What the exercise asks: Search the data for the word "nouveaux" and copy every line where it occurs.

(Stored data entries)
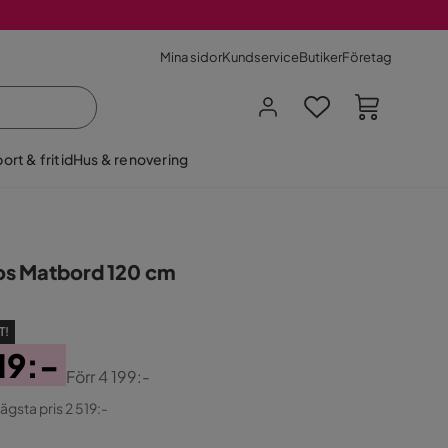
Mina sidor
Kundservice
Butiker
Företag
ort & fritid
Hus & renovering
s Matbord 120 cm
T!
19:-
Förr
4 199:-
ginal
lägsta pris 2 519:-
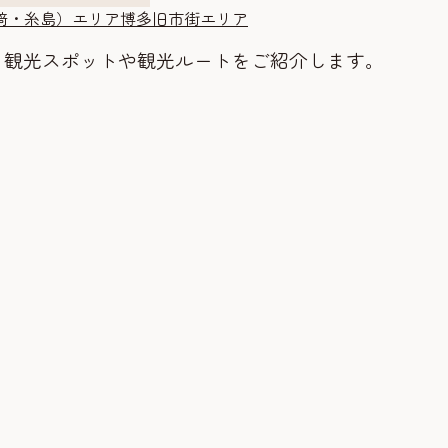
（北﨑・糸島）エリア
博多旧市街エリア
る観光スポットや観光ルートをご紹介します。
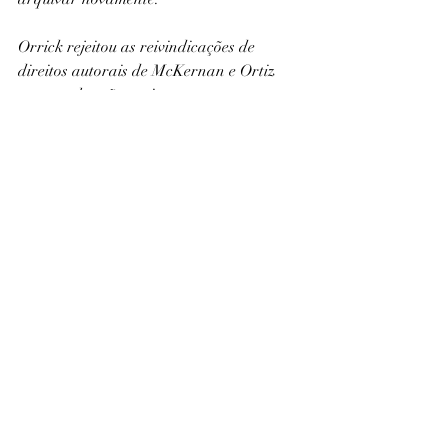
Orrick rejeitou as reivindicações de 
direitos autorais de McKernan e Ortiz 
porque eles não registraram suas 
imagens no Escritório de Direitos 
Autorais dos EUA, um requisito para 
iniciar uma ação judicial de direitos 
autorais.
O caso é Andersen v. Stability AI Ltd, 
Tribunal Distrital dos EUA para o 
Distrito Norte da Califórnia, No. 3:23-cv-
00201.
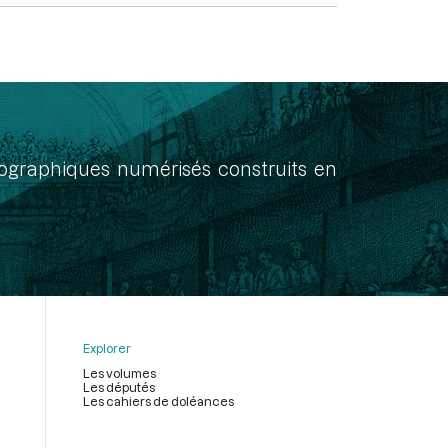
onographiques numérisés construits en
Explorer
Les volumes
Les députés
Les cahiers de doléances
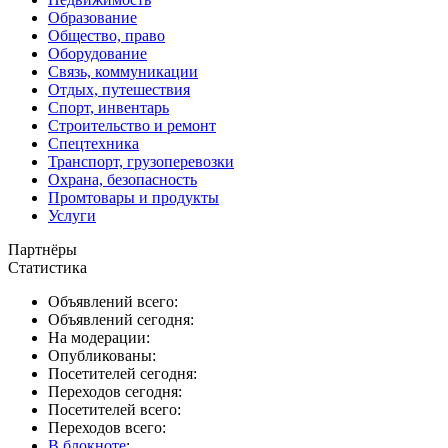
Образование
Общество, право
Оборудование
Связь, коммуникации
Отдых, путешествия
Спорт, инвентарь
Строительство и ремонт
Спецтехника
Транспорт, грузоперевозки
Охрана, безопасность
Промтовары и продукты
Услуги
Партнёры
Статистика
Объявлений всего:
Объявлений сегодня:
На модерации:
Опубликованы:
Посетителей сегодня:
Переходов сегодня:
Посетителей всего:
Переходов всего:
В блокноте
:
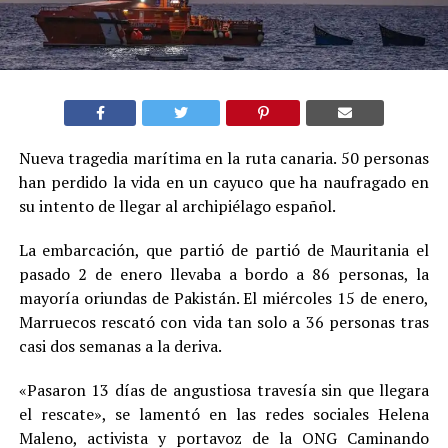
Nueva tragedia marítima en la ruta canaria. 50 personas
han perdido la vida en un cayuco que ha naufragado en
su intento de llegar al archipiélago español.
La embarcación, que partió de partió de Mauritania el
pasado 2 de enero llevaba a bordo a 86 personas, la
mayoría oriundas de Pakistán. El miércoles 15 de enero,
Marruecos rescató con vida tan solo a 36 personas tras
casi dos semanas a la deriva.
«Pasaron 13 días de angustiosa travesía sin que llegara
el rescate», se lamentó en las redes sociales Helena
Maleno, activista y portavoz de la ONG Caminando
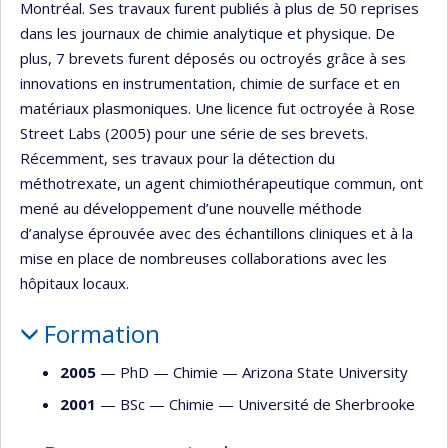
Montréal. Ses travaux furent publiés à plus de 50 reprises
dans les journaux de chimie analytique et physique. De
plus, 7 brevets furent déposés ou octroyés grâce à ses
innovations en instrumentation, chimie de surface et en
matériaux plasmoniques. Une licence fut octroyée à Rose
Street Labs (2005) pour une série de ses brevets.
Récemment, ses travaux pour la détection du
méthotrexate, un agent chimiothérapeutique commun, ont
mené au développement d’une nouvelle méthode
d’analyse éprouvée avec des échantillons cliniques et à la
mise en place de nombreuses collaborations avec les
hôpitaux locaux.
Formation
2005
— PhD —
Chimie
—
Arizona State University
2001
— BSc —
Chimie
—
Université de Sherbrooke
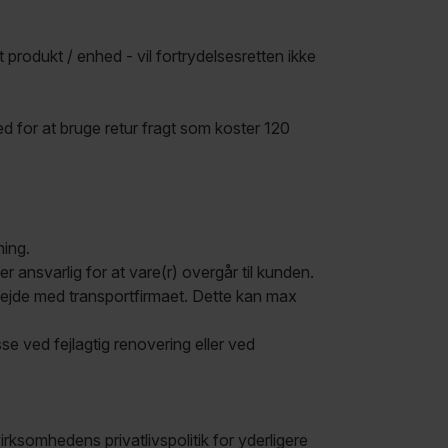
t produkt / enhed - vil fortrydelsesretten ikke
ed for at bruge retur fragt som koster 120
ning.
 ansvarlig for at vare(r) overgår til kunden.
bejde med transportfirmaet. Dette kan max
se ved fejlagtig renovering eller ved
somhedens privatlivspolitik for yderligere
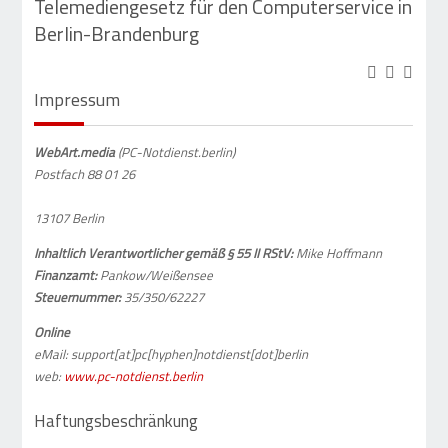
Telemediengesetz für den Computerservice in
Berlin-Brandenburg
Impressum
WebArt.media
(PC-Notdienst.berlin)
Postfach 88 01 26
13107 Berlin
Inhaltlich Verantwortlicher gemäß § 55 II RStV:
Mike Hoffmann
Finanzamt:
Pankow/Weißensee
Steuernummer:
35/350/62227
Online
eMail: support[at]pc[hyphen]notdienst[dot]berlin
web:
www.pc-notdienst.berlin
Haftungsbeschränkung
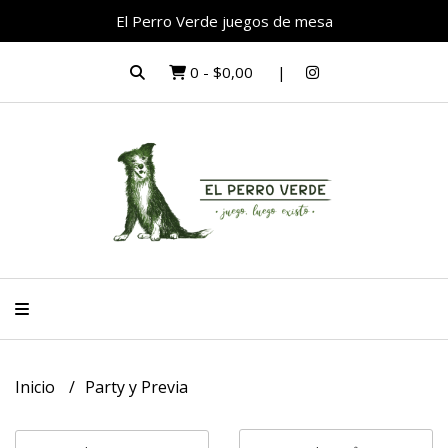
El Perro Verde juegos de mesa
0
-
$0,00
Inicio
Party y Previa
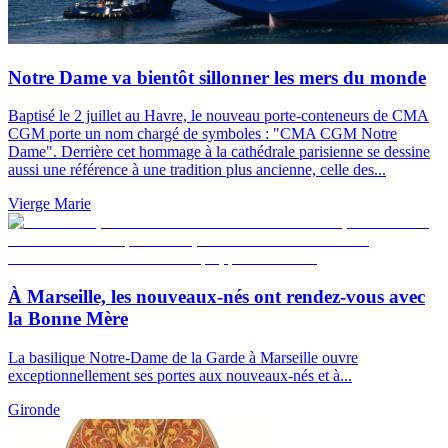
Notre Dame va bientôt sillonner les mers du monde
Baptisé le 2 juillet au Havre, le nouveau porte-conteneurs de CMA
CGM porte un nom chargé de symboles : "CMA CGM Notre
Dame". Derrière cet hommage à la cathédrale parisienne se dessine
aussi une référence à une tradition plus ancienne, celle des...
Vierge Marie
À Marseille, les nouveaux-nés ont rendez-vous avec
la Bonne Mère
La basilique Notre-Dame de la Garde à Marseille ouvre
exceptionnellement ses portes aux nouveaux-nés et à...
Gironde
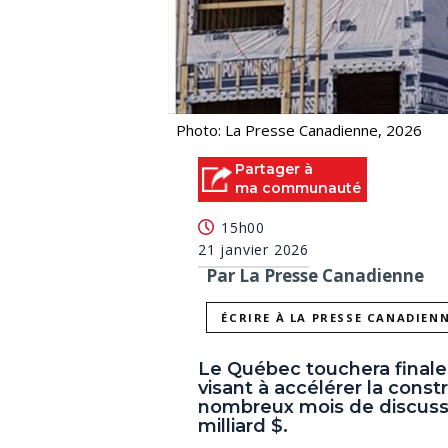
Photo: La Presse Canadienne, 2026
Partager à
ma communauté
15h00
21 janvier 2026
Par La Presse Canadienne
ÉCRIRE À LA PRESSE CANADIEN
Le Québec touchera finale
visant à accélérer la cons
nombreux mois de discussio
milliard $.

* * *

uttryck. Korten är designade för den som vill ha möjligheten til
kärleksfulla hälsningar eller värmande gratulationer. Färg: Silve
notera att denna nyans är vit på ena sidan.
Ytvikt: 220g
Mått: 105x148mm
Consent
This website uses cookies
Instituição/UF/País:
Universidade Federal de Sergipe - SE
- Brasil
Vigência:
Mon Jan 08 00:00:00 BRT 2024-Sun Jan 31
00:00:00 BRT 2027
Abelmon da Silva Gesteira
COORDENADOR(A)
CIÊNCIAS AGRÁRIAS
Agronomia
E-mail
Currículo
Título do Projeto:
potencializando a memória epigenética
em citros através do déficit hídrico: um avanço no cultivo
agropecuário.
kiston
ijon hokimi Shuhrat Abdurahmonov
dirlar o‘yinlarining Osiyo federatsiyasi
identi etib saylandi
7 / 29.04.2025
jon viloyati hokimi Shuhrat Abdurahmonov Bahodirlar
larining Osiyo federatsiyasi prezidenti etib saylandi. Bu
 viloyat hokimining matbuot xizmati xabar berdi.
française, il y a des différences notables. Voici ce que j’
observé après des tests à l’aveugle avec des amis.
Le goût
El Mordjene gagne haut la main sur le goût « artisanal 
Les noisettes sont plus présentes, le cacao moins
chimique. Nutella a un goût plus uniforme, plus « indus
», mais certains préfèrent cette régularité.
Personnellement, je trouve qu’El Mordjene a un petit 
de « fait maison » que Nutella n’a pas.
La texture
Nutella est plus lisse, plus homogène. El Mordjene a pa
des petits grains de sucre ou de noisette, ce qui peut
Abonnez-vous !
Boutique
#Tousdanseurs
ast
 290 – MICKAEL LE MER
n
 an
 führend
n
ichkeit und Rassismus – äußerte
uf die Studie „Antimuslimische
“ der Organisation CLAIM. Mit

Expected output:
À Marseille, les nouveaux-nés ont rendez-vous avec
exceptionnellement ses portes aux nouveaux-nés et à...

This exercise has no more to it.